Mede daarom heb ik respect voor drs. H. de Jong, nederlands gereformeerd predikant te Amsterdam, die zonder de gewraakte uitlatingen van de Goerees voor zijn rekening te nemen, opkomt voor het goed recht van hun evangelisch getuigenis, ook tegenover Israël. Jood zijn en joods geloven, betoogt hij, dienen onderscheiden te worden op straffe daarvan dat elke critische benadering van het joodse geloof uitgelegd wordt als discriminatie en antisemitisme. Helaas spreekt ds. De Jong in dit verband over ‘geestelijke bestrijding van de joodse religie’ en noemt hij die wezenlijk voor het christelijk geloof. Terecht wees een lezer in ‘TROUW’ er op dat wij niet geroepen zijn te bestrijden, maar om te getuigen van de Messias Jezus. Als ons rekenschap gevráágd wordt! Maar dán mogen we niet zwijgen. Dát is wezenlijk voor het christelijk geloof!

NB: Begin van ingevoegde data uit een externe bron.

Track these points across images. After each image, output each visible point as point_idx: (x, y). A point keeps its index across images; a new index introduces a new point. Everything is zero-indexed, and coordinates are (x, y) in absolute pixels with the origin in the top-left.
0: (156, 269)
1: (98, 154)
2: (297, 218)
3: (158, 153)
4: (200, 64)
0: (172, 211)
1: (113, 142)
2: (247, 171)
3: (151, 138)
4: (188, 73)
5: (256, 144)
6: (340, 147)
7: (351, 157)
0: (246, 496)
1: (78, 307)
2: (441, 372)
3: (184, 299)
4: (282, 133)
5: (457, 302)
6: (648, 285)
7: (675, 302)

Daarom vind ik het méér dan alleen pijnlijk dat op de synodezitting van de Ned. Herv. Kerk in juni j.l. bleek dat aan het gesprek in de OJEC (overlegorgaan van joden en christenen) deelneming van christen-joden niet mogelijk bleek en dat om die reden ds. G.H. Cassuto, lid van de Raad voor Kerk en Israël, niet welkom was bij de joodse gesprekspartners. Pijnlijk voor ds. Cassuto, maar erger: de zoveelste klap in het gezicht van de Jezus Messias belijdende joden in ons land. Zij zijn de eerstelingen uit Israël, die het ganse deeg heiligen (Rom. 11) en wij staan toe dat ze geweerd worden uit het gesprek met hun eigen vlees en bloed. Als ik zoiets lees overvalt mij schaamte vanwege mijn broeders en zusters uit de kerk.

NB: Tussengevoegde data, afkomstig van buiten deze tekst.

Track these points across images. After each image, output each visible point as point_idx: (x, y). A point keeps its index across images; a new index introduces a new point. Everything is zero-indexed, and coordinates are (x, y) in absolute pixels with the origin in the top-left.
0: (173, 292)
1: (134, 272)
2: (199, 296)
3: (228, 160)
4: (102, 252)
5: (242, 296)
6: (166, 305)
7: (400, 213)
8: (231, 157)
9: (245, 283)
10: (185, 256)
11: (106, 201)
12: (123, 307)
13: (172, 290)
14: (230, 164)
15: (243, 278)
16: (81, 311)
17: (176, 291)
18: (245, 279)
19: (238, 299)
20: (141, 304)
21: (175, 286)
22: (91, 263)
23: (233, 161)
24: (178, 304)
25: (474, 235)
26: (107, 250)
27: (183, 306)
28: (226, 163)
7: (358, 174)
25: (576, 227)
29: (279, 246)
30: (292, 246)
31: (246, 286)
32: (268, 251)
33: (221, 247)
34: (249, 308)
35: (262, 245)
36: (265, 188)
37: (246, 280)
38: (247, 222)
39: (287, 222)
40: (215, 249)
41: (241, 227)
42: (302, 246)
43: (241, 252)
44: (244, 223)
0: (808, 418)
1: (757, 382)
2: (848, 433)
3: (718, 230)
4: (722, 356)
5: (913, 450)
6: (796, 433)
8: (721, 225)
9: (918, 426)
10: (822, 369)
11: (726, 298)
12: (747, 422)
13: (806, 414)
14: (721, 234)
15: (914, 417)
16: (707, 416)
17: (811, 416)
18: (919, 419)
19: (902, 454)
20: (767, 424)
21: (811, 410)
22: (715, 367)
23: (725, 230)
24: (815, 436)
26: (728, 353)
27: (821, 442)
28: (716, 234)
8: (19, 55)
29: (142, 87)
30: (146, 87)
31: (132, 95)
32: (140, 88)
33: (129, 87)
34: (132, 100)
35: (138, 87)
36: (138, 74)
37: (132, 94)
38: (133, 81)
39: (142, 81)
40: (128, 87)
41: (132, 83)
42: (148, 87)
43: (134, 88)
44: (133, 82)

Al met al, veel sores in de verhouding tussen kerk en synagoge. Dat in dìt schisma de echte beslissingen vallen wordt al duidelijker. Daarbij vergeleken is zoiets als SOW kruimelwerk. Helaas kriebelen de kruimels ons soms meer dan de grote brokken. We mogen allen die in onze kerken in het bijzonder geroepen zijn tot het gesprek met Israël wel veel wijsheid van Gods Geest toebidden!